## YOUR ASSIGNMENT
Extract every line of the listing from its start down through the line containing "Професионална гимназия по хранене", both ends included, reproducing each line verbatim. Leave all pictures out of your answer.

## Page images and their extracted text
# # # #

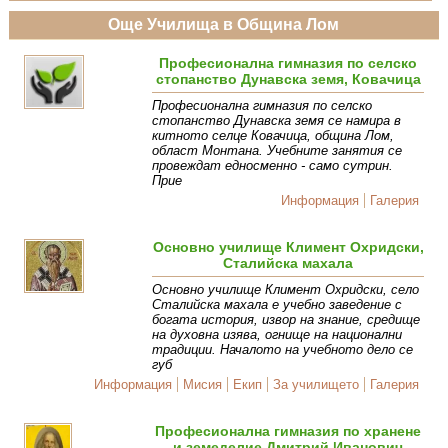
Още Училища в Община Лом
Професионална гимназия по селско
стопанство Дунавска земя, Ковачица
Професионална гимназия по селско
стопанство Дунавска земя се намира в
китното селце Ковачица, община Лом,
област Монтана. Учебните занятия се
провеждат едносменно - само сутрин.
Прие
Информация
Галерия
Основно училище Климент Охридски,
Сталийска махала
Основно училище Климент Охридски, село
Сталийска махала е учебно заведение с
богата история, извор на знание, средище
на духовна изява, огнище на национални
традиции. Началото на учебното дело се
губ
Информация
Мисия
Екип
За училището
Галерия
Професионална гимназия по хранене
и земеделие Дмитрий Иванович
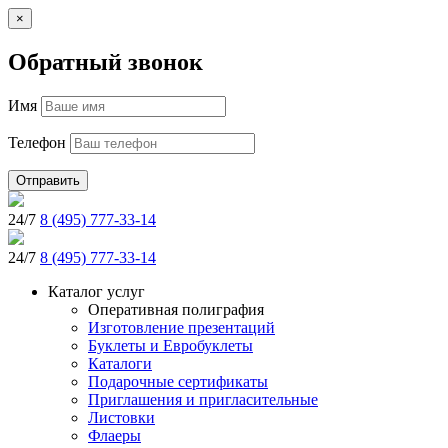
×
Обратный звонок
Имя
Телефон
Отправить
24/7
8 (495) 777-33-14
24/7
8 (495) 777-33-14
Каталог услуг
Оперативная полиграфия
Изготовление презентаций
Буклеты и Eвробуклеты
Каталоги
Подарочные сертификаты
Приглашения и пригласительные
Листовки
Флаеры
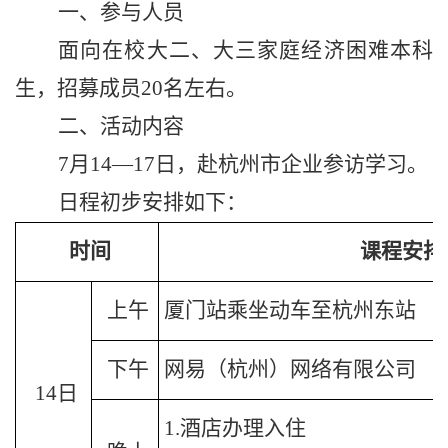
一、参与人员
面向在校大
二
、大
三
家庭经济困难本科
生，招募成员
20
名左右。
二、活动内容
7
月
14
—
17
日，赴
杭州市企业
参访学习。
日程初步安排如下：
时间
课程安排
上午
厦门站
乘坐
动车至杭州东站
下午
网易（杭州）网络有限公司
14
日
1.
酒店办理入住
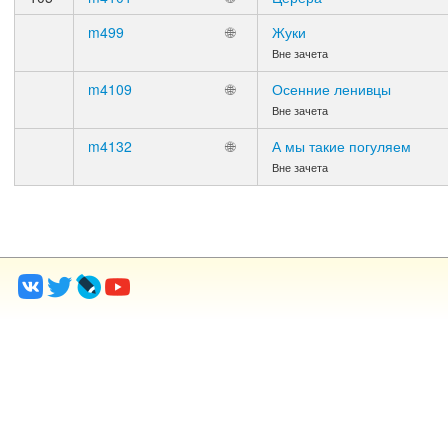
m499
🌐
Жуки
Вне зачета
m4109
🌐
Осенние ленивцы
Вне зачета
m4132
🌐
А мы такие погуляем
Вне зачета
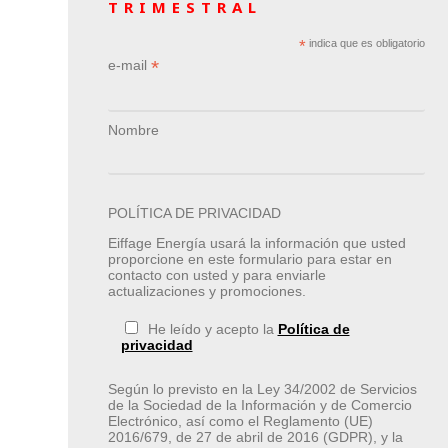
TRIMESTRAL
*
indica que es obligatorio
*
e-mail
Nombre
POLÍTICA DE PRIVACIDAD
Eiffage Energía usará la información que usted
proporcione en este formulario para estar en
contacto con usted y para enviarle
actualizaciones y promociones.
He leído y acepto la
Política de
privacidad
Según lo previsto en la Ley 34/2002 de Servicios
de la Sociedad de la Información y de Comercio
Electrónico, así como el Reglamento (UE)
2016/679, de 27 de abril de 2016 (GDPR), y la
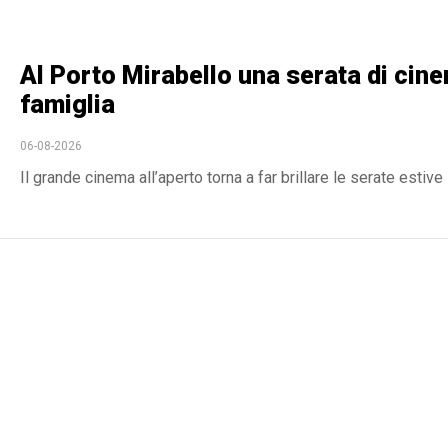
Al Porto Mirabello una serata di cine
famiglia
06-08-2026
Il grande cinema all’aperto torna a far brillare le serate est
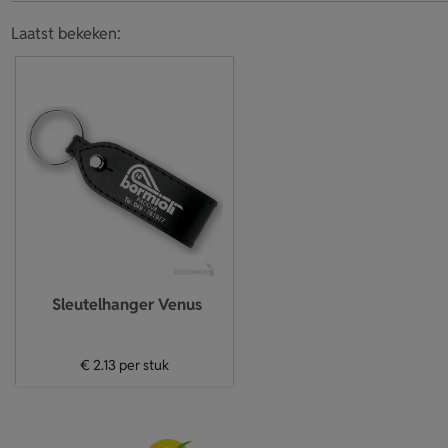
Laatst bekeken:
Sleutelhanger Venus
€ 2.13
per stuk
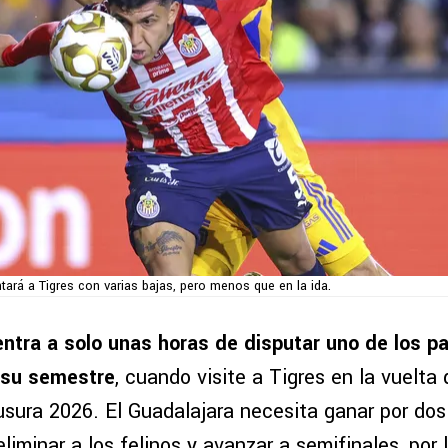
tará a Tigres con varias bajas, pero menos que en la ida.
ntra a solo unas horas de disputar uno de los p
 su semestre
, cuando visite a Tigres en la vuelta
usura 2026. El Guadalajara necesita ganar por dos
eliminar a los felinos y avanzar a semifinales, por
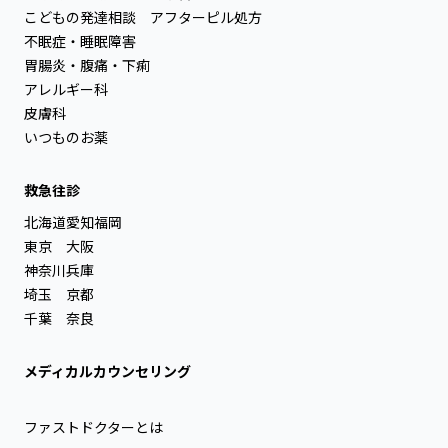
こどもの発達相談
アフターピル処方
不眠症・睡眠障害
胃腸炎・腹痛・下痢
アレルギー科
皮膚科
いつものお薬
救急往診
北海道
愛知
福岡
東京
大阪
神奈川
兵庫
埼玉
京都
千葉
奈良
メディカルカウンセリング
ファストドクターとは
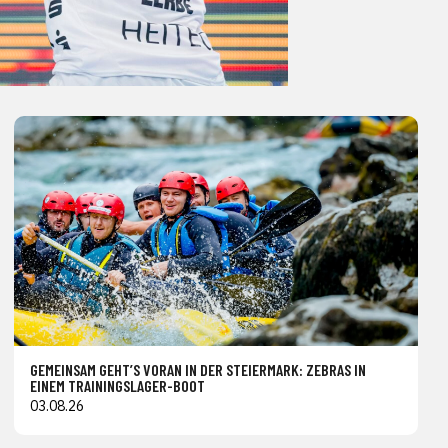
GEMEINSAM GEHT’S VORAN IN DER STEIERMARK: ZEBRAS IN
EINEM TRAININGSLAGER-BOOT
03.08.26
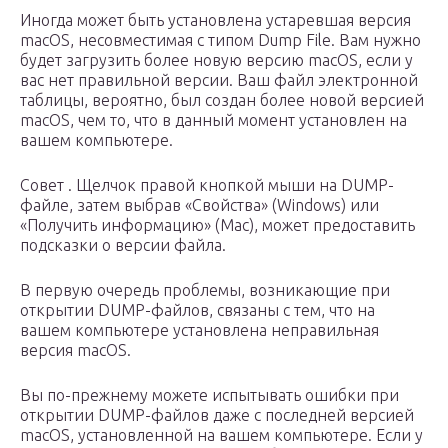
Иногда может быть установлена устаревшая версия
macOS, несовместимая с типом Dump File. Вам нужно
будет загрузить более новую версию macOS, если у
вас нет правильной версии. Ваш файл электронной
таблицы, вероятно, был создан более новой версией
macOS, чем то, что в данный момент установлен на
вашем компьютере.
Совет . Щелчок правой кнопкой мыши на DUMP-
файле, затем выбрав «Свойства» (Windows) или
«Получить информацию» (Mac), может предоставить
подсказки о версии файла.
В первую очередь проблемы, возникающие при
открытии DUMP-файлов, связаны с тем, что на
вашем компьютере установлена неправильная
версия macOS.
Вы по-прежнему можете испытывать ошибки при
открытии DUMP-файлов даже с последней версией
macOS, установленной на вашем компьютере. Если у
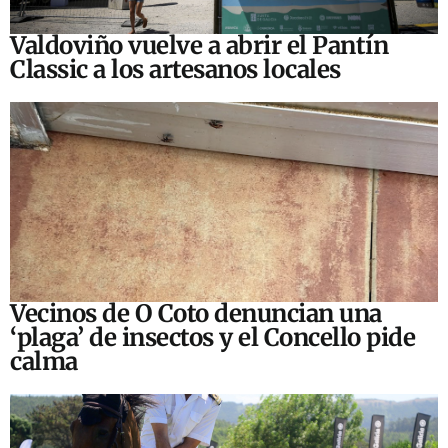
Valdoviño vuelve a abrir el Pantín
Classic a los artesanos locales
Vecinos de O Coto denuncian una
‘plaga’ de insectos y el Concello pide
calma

# # # #

## RESULT
Още Училища в Община Лом
Професионална гимназия по селско
стопанство Дунавска земя, Ковачица
Професионална гимназия по селско
стопанство Дунавска земя се намира в
китното селце Ковачица, община Лом,
област Монтана. Учебните занятия се
провеждат едносменно - само сутрин.
Прие
Информация
Галерия
Основно училище Климент Охридски,
Сталийска махала
Основно училище Климент Охридски, село
Сталийска махала е учебно заведение с
богата история, извор на знание, средище
на духовна изява, огнище на национални
традиции. Началото на учебното дело се
губ
Информация
Мисия
Екип
За училището
Галерия
Професионална гимназия по хранене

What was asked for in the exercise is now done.